Maj. Eaton

Major R.B. Eaton, M.P.P.
50th (Calgary) Battalion


An exploding shell failed to wake me from my stupor but left me unable to sit down in the morning. Be it to the everlasting credit of my Acting O.C., Major R. B. Eaton who, after listening to my story, and knowing my record as a signaler and guide, not only exonerated me of the charge of Disobedience, but sent me back to a rest camp at Bouzincourt for two unforgettable weeks.

(Victor Wheeler, The 50th Battalion in No Man’s Land, 29)

Robert Berry Eaton was born in Turo, Nova Scotia on 5 August 1871. After serving in the Boer War, he settled in the North West Territories to become a farmer. He was elected to Alberta legislature in 1913 as the Liberal representative for Hand Hills. In January 1915, he enlisted in the 50th Battalion under the command of Lieutenant Colonel E. G. Mason.

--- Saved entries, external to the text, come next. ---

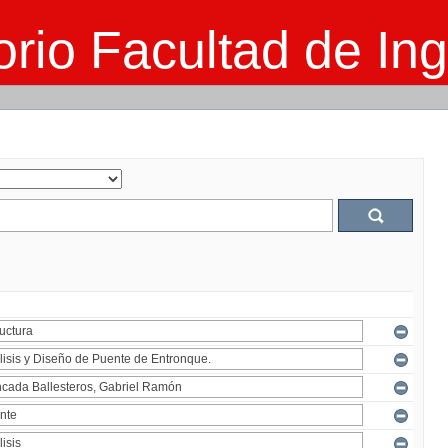
rio Facultad de Ing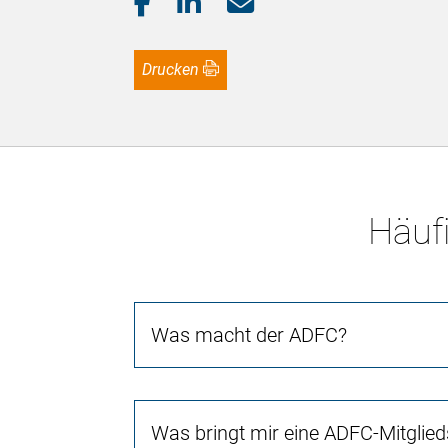
Drucken
Häufi
Was macht der ADFC?
Was bringt mir eine ADFC-Mitglied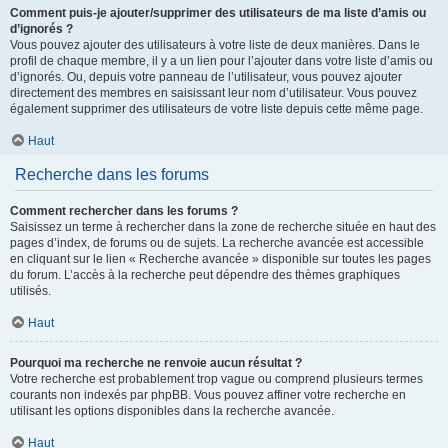
Comment puis-je ajouter/supprimer des utilisateurs de ma liste d’amis ou
d’ignorés ?
Vous pouvez ajouter des utilisateurs à votre liste de deux manières. Dans le
profil de chaque membre, il y a un lien pour l’ajouter dans votre liste d’amis ou
d’ignorés. Ou, depuis votre panneau de l’utilisateur, vous pouvez ajouter
directement des membres en saisissant leur nom d’utilisateur. Vous pouvez
également supprimer des utilisateurs de votre liste depuis cette même page.
Haut
Recherche dans les forums
Comment rechercher dans les forums ?
Saisissez un terme à rechercher dans la zone de recherche située en haut des
pages d’index, de forums ou de sujets. La recherche avancée est accessible
en cliquant sur le lien « Recherche avancée » disponible sur toutes les pages
du forum. L’accès à la recherche peut dépendre des thèmes graphiques
utilisés.
Haut
Pourquoi ma recherche ne renvoie aucun résultat ?
Votre recherche est probablement trop vague ou comprend plusieurs termes
courants non indexés par phpBB. Vous pouvez affiner votre recherche en
utilisant les options disponibles dans la recherche avancée.
Haut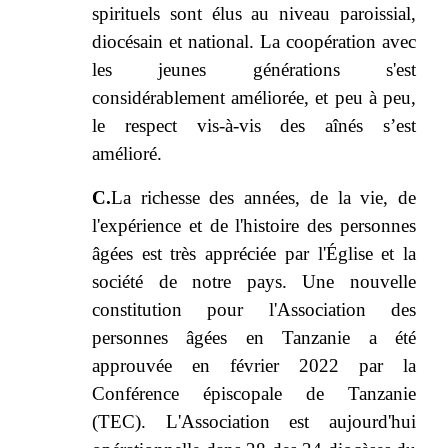
spirituels sont élus au niveau paroissial,
diocésain et national. La coopération avec
les jeunes générations s'est
considérablement améliorée, et peu à peu,
le respect vis-à-vis des aînés s’est
amélioré.
C.
La richesse des années, de la vie, de
l'expérience et de l'histoire des personnes
âgées est très appréciée par l'Église et la
société de notre pays. Une nouvelle
constitution pour l'Association des
personnes âgées en Tanzanie a été
approuvée en février 2022 par la
Conférence épiscopale de Tanzanie
(TEC). L'Association est aujourd'hui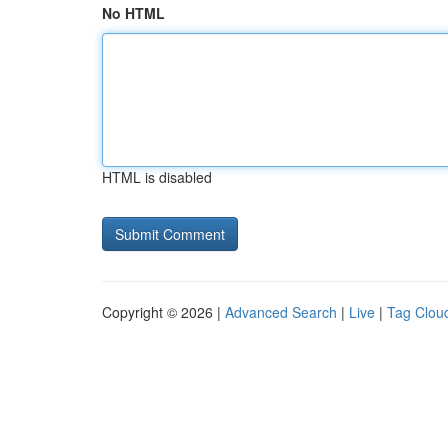
No HTML
HTML is disabled
Copyright © 2026 |
Advanced Search
|
Live
|
Tag Clou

Shortly after the 50th deployed to France, Eaton was promoted to major. He succeeded Mason in command at battle of Ancre Heights on 11 November 1916. He remained acting CO until January when he was replaced by Major C. B. Worsnop. Eaton stayed with the 50th until spring 1917 when Lieutenant Colonel L. F. Page assumed command of the 50th.

Eaton was unanimously re-elected to the Alberta legislature in July 1917 under Section 38, which stated that all legislative members serving overseas would be returned by acclamation. In 1921, he became the first commanding officer of the Calgary Regiment.

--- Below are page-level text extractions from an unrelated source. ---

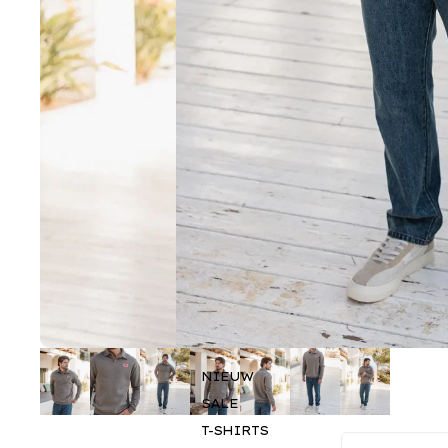
NIEUW
SALE
T-SHIRTS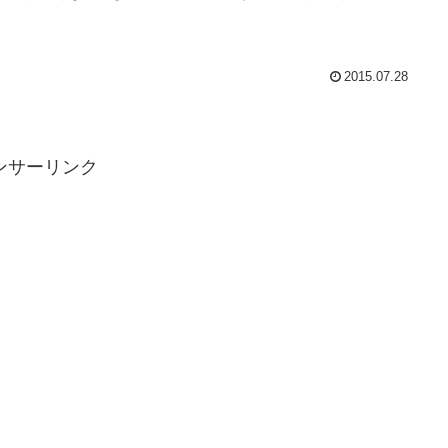
2015.07.28
ンサーリンク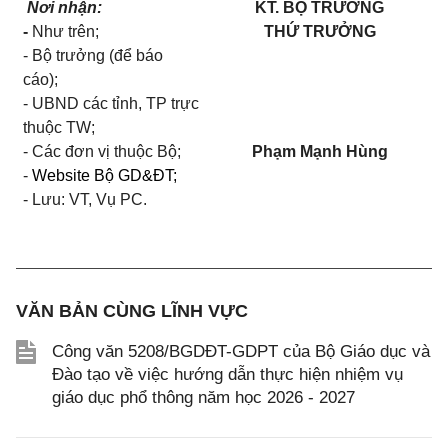
Nơi nhận:
KT. BỘ TRƯỞNG
-
Như trên;
THỨ TRƯỞNG
- Bộ trưởng (để báo
cáo);
- UBND các tỉnh, TP trực
thuộc TW;
- Các đơn vị thuộc Bộ;
Phạm Mạnh Hùng
-
Website Bộ GD&ĐT;
- Lưu: VT, Vụ PC.
VĂN BẢN CÙNG LĨNH VỰC
Công văn 5208/BGDĐT-GDPT của Bộ Giáo dục và
Đào tạo về việc hướng dẫn thực hiện nhiệm vụ
giáo dục phổ thông năm học 2026 - 2027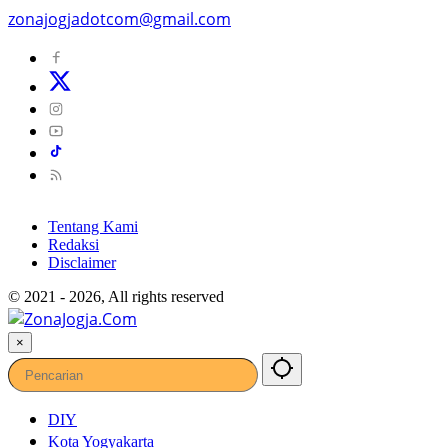
zonajogjadotcom@gmail.com
Tentang Kami
Redaksi
Disclaimer
© 2021 - 2026, All rights reserved
×
DIY
Kota Yogyakarta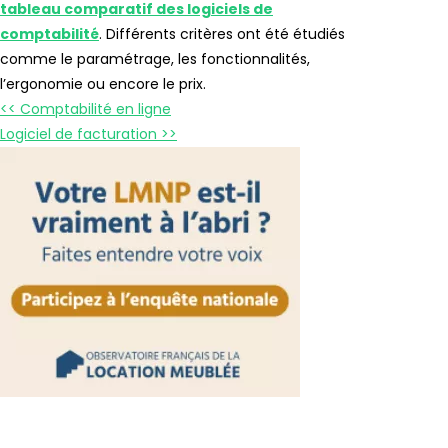
tableau comparatif des logiciels de
comptabilité
. Différents critères ont été étudiés
comme le paramétrage, les fonctionnalités,
l’ergonomie ou encore le prix.
<< Comptabilité en ligne
Logiciel de facturation >>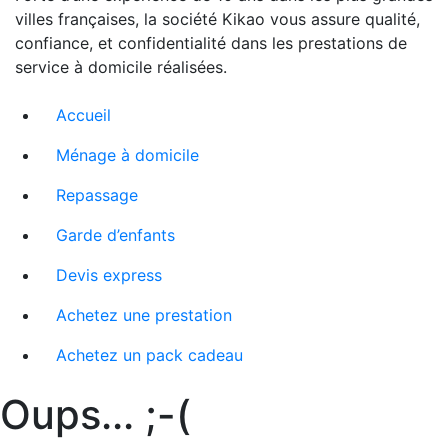
villes françaises, la société Kikao vous assure qualité,
confiance, et confidentialité dans les prestations de
service à domicile réalisées.
Accueil
Ménage à domicile
Repassage
Garde d’enfants
Devis express
Achetez une prestation
Achetez un pack cadeau
Oups... ;-(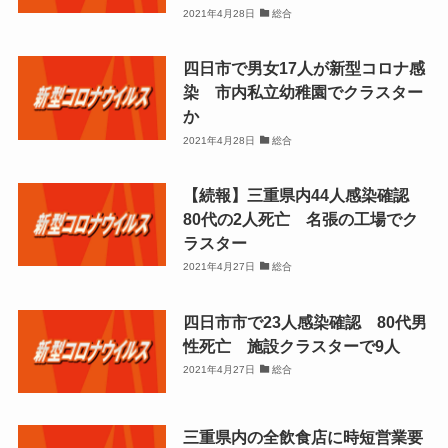
2021年4月28日
総合
四日市で男女17人が新型コロナ感
染 市内私立幼稚園でクラスター
か
2021年4月28日
総合
【続報】三重県内44人感染確認
80代の2人死亡 名張の工場でク
ラスター
2021年4月27日
総合
四日市市で23人感染確認 80代男
性死亡 施設クラスターで9人
2021年4月27日
総合
三重県内の全飲食店に時短営業要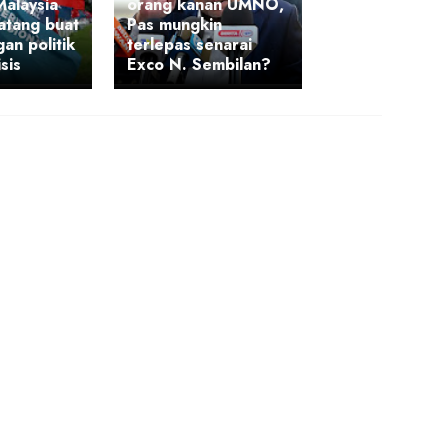
alaysia
orang kanan UMNO,
atang buat
Pas mungkin
an politik
terlepas senarai
sis
Exco N. Sembilan?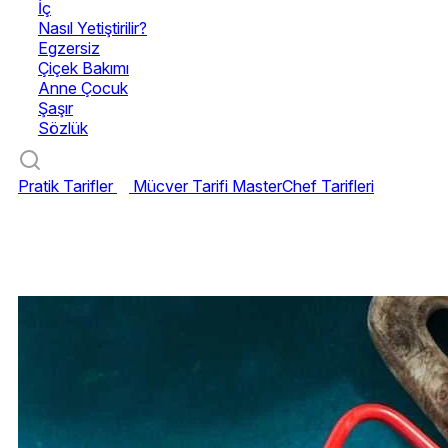
İç
Nasıl Yetiştirilir?
Egzersiz
Çiçek Bakımı
Anne Çocuk
Şaşır
Sözlük
Pratik Tarifler
Mücver Tarifi
MasterChef Tarifleri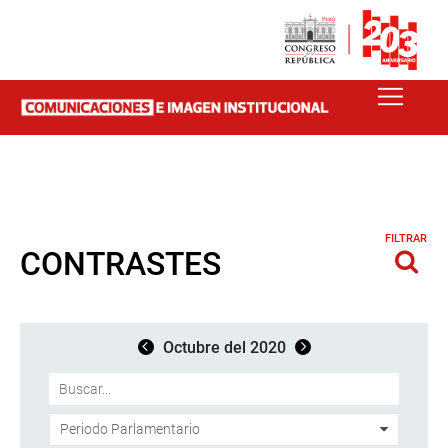
FILTRAR
CONTRASTES
Octubre del 2020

Defeated for re-election by the United Farmers in 1921, Eaton attempted a comeback in the 1925 but lost to Progressive Robert Gardiner. Eaton relocated to Chiliwack, British Columbia in 1936.

He lost two sons in the Second World War. Flight Sergeant William Bligh Eaton, shot down over Germany on 9 October 1943, and Private Douglas Barry Eaton, killed in action in Italy on 31 August 1944.

Eaton died in Sidney, British Columbia on 13 June 1964.